Minnesota researchers are helping a New York company try to advance new technology to generate electricity from rivers and tides.
The generating units look like small-scale wind turbines, with a major difference: they're placed on the bottom of rivers or tidal basins, where water flow spins the blades.
Verdant Power Inc., developer of the technology, has been testing it in New York City's East River since 2006, and has been granted regulatory approval to install 30 turbines on the riverbed — enough to generate 1 megawatt of power — the equivalent of a small utility-scale wind turbine.
University of Minnesota researchers, led by Prof. Fotis Sotiropoulos, director of the St. Anthony Falls Laboratory, are using supercomputers and the lab's water channels, known as flumes, to analyze the blades and help position units to capture the most energy from the East River's tidal flows.
"It is a small-scale project, but it is the first grid-connected hydrokinetic energy project in the nation," said Sotiropoulos, a professor in the Civil Engineering Department. "It has become the poster child for the success of this entire industry. If this project is successful, this whole industry will potentially take off."
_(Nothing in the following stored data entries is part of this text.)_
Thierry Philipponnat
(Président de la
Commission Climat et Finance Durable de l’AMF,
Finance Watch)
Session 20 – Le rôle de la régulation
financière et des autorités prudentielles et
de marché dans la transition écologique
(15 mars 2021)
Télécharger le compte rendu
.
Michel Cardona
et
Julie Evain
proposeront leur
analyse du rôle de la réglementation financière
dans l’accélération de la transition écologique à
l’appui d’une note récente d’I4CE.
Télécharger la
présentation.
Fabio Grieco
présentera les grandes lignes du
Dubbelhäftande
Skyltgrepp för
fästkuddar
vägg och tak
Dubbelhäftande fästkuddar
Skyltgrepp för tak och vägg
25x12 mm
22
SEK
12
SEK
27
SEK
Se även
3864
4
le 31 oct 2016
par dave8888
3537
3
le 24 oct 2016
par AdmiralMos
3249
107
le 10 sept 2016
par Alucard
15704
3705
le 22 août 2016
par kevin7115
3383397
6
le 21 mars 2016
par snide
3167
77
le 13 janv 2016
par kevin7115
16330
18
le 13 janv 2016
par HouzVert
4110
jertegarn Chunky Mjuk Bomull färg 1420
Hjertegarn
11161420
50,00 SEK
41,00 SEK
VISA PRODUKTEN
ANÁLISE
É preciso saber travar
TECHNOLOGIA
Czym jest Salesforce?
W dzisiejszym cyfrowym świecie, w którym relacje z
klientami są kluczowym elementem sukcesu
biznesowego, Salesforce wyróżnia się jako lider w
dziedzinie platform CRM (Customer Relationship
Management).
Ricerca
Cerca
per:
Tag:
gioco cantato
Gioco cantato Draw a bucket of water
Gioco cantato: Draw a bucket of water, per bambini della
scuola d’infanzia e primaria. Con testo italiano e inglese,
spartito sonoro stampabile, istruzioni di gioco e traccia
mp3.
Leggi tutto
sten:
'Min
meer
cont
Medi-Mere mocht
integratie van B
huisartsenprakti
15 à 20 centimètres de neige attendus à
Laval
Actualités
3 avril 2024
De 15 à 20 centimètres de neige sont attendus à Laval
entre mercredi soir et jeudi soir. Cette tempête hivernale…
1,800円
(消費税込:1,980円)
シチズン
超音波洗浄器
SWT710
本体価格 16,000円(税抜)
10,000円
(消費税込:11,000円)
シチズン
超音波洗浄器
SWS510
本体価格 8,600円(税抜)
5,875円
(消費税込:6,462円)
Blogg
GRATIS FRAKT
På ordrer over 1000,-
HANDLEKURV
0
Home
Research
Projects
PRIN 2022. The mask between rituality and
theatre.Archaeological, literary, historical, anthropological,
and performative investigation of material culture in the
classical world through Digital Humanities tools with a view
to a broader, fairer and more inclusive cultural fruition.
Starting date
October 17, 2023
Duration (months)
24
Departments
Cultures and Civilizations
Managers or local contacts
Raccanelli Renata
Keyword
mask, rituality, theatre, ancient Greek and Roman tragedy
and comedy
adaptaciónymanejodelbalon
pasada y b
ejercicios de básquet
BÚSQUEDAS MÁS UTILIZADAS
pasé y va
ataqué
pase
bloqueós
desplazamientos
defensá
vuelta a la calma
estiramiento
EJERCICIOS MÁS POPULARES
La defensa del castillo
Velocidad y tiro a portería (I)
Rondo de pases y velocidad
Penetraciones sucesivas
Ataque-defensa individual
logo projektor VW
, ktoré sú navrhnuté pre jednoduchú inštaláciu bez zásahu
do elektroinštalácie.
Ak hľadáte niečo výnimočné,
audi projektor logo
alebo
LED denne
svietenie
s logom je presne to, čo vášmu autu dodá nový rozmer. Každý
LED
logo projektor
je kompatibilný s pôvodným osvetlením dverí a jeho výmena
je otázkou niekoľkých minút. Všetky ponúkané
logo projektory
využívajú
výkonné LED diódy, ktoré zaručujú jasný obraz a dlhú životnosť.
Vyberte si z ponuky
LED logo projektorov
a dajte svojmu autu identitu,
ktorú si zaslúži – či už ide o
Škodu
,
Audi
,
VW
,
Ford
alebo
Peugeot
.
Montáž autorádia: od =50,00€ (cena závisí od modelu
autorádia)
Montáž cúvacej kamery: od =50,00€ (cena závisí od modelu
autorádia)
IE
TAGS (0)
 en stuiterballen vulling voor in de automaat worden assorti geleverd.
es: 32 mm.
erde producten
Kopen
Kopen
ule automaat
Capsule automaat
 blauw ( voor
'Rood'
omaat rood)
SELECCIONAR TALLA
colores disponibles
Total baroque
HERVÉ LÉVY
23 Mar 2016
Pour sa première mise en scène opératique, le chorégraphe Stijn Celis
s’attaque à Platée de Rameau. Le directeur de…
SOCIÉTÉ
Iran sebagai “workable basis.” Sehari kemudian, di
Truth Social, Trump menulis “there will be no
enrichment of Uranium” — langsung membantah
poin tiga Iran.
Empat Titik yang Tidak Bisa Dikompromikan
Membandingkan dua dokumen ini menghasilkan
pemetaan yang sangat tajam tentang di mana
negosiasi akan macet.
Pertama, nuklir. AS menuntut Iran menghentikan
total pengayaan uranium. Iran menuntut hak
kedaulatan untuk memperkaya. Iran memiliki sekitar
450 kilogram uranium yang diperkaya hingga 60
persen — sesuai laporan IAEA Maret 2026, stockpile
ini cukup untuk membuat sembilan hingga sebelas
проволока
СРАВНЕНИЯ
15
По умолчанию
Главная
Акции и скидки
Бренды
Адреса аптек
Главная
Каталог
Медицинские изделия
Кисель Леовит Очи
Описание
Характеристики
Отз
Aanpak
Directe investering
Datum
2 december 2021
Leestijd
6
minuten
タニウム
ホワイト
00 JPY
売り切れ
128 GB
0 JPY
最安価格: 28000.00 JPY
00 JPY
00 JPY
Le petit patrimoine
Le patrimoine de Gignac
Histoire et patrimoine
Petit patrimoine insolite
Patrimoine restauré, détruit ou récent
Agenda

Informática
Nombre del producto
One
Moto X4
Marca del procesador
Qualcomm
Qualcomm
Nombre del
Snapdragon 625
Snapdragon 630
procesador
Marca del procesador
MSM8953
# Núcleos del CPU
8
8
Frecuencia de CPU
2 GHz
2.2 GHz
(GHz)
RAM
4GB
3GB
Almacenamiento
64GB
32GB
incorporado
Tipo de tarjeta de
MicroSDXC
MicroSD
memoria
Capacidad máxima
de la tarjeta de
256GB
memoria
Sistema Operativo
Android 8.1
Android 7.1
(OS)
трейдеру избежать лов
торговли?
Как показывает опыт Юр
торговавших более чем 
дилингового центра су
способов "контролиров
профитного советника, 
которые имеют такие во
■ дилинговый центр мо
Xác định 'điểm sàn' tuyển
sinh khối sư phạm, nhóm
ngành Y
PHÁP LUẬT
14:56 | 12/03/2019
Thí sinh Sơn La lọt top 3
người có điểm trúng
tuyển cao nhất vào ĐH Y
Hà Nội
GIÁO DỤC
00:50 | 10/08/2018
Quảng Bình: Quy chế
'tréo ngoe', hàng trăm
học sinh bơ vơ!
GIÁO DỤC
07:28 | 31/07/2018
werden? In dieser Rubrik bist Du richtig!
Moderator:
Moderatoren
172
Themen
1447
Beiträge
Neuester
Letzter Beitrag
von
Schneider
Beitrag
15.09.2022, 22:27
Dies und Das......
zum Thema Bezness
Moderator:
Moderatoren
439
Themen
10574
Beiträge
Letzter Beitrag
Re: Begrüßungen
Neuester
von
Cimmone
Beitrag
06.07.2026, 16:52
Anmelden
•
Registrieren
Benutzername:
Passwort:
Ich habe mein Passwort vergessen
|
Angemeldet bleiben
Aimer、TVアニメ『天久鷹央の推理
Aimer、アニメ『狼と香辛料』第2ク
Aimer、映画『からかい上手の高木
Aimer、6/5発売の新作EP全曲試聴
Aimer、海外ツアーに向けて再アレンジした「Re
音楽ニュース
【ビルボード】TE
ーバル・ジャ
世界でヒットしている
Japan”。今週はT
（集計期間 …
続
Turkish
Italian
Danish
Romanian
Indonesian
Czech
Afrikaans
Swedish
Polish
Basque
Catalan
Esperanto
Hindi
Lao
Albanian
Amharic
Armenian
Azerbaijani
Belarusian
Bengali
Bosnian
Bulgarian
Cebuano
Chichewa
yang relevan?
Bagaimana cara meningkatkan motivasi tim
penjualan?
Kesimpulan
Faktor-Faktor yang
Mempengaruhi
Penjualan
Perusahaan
The university research is being done under a two-year, $600,000 grant from the National Science Foundation. The grant is part of a program to link universities with companies developing new technologies, in this case Verdant Power and Energetx Composites, a Holland, Mich., company that produces the blades.
"We are going to re-create the East River environment in supercomputers," Sotiropoulos said of the St. Anthony Falls Laboratory's work. "We are going to virtually install turbines in the East River in order to identify what is the best way to place them. … The spacing between the turbines makes a big difference in terms of how they perform."
The Minneapolis laboratory, built in the 1930s under the federal Works Progress Administration, sits on Hennepin Island, next to the St. Anthony Falls dam, on a site that once was occupied by a water-driven lumber mill. It's a block away from the historic Pillsbury A Mill, an abandoned water-powered flour mill that once was the world's largest.